▶ _Work required_: I would like each line of the data that holds the word "осуществляется" copied out.
↓↓↓
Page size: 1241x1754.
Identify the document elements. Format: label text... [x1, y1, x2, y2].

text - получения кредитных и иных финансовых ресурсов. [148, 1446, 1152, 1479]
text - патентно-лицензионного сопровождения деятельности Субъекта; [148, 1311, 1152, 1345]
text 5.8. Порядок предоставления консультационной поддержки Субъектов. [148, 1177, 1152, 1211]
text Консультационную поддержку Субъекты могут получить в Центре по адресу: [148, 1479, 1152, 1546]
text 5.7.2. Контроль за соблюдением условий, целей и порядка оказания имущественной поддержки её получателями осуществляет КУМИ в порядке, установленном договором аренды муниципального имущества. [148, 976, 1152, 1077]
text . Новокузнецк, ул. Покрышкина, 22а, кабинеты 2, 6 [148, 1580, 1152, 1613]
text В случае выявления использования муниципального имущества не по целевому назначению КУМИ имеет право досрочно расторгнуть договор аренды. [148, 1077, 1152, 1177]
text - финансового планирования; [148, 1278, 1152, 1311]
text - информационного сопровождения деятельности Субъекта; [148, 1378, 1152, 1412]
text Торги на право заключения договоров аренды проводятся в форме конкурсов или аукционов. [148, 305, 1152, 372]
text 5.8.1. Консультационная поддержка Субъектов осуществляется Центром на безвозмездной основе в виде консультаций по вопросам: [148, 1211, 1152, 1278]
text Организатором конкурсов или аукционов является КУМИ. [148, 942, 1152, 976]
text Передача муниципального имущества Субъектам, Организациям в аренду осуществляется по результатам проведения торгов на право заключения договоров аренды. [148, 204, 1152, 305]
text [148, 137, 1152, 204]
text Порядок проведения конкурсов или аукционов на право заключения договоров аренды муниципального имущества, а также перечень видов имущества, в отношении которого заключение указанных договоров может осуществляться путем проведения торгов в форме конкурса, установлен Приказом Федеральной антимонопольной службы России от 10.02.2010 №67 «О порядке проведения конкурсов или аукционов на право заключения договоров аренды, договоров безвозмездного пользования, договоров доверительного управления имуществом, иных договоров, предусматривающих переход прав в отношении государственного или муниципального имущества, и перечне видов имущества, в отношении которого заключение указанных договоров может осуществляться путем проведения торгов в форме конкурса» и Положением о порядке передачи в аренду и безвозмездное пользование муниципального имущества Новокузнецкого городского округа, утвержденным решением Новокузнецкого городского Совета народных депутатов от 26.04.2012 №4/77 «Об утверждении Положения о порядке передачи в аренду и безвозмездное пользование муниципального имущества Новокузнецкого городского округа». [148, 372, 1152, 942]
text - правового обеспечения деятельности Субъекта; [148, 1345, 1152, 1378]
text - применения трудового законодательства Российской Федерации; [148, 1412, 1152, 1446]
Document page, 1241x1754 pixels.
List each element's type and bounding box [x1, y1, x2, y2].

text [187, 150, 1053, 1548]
↑↑↑
▶ _Result of the task_:
text 5.8.1. Консультационная поддержка Субъектов осуществляется Центром на безвозмездной основе в виде консультаций по вопросам: [148, 1211, 1152, 1278]
text Передача муниципального имущества Субъектам, Организациям в аренду осуществляется по результатам проведения торгов на право заключения договоров аренды. [148, 204, 1152, 305]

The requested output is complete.